Ambassador of Russia to the United Kingdom
- In office 5 November 2019 – 21 July 2026
- President: Vladimir Putin
- Preceded by: Alexander Yakovenko
- Succeeded by: Vacant

Permanent Representative of Russia to the Organization for Security and Co-operation in Europe
- In office 7 June 2011 – 5 August 2015
- Preceded by: Anvar Azimov
- Succeeded by: Aleksandr Lukashevich [ru]

Personal details
- Born: Andrey Vladimirovich Kelin 15 May 1957 (age 69)
- Spouse: Irina Kelina
- Children: 2
- Alma mater: Moscow State Institute of International Relations
- Awards: Order of Honour Order of Friendship Medal of the Order "For Merit to the Fatherland" Second Class

= Andrey Kelin =

Russian diplomat

Andrey Vladimirovich Kelin (Андрей Владимирович Келин; born 15 May 1957) is a Russian diplomat. He has served in various diplomatic roles since the 1970s, and served as Ambassador of Russia to the United Kingdom from 2019 to 2026.

Born in 1957, Kelin embarked on a diplomatic career, joining the Ministry of Foreign Affairs in 1979 in the Soviet Union. He has held various posts in embassies in Europe, and took part in arms-limitation talks and then in the ministry's department of Pan-European Cooperation. After a period as Deputy Permanent Representative of the Russian Federation to NATO and then representative to the Organization for Security and Co-operation in Europe, Kelin eventually rose to be in charge of the Department of Pan-European Cooperation in 2015. In 2019, he was appointed Ambassador of Russia to the United Kingdom.

==Early life and career==
Born on 15 May 1957, Kelin studied at the Faculty of International Journalism at Moscow State Institute of International Relations, and joined the Ministry of Foreign Affairs in 1979. His early work was in various positions in the ministry, and in overseas embassies, including the Netherlands, Switzerland, and Belgium. He speaks Russian, English, French and Dutch.
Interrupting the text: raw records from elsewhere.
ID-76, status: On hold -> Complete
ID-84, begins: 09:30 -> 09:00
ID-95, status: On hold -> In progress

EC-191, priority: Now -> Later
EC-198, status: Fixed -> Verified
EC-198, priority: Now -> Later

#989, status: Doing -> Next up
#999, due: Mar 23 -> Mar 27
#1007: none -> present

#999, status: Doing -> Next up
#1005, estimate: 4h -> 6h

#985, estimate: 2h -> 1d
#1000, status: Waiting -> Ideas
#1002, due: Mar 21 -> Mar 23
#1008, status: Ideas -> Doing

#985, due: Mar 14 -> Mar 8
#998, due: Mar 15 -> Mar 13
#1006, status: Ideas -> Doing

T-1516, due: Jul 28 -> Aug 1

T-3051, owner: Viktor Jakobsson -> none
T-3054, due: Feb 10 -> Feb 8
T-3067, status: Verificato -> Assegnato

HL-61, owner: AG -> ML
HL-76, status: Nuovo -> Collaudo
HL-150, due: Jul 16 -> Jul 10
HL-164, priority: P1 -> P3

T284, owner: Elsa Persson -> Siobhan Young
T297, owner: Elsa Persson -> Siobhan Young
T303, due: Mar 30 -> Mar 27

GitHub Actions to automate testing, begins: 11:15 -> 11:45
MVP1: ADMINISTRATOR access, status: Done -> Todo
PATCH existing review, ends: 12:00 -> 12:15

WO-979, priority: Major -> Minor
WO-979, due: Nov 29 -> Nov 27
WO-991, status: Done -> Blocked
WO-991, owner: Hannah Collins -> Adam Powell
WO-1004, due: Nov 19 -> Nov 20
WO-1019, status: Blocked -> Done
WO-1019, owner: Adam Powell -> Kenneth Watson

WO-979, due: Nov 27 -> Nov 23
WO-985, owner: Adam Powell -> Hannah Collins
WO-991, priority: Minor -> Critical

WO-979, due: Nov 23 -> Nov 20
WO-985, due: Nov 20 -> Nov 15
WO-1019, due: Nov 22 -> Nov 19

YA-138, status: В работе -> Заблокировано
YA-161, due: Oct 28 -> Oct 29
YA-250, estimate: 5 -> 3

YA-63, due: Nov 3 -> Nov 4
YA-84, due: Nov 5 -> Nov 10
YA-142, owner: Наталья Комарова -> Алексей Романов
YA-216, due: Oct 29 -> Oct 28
Kelin's first overseas posting was to the Soviet embassy in the Netherlands, from 1979 until 1983. He was part of the Soviet delegation to the Geneva talks in the early 1980s, ultimately resulting in the Intermediate-Range Nuclear Forces Treaty in 1987. He had a second overseas posting between 1990 and 1995 at the Soviet, and later Russian, embassy in Belgium. Between 1995 and 1998, Kelin served as a head of department at the Department of Pan-European Cooperation in the Ministry of Foreign Affairs, and then from 1998 to 2003 he was Deputy Permanent Representative of the Russian Federation to NATO. The permanent representative at this time was Sergey Kislyak.

==Permanent representative and ambassadorship==
In 2003, Kelin became Deputy Director of the Department of Pan-European Cooperation, and then from September 2005 served as Director of the Fourth Department of the Commonwealth of Independent States countries. He was part of the Russian delegation to the Geneva International Discussions on Security and Stability in the Transcaucasus. On 7 June 2011, he took up the post of Permanent Representative of the Russian Federation to the Organization for Security and Co-operation in Europe, succeeding Anvar Azimov. Part of his brief was the continuing discussions on peaceful settlements in the Transcaucasian region. He was recalled on 5 August 2015, and on 21 September 2015 he was appointed Director of the Department of Pan-European Cooperation. On 5 November 2019, Kelin was appointed Ambassador of Russia to the United Kingdom. He succeeded Alexander Yakovenko, who had been recalled in August.

Following the 2022 Russian invasion, on 20 June 2022, Kelin received a ban on entering the Westminster Parliamentary Estate alongside all other Russian diplomats in the UK.

In June 2025, Kelin denied that Russian casualties in the war in Ukraine had reached one million, but refused to give actual losses. He told CNN that there were about 600,000 Russian troops in Ukraine, down from 700,000 in June 2024, and that 50–60,000 new troops were being recruited and sent to Ukraine every month, which would suggest that Russia had lost about 250,000 troops since January 2025.

==Rank and awards==
Kelin holds the diplomatic rank of Ambassador Extraordinary and Plenipotentiary, to which he was appointed on 14 November 2012. Over his career he has been awarded the Order of Honour on 24 October 2017, the Order of Friendship on 18 August 2009, and the Medal of the Order "For Merit to the Fatherland" Second Class in 1998.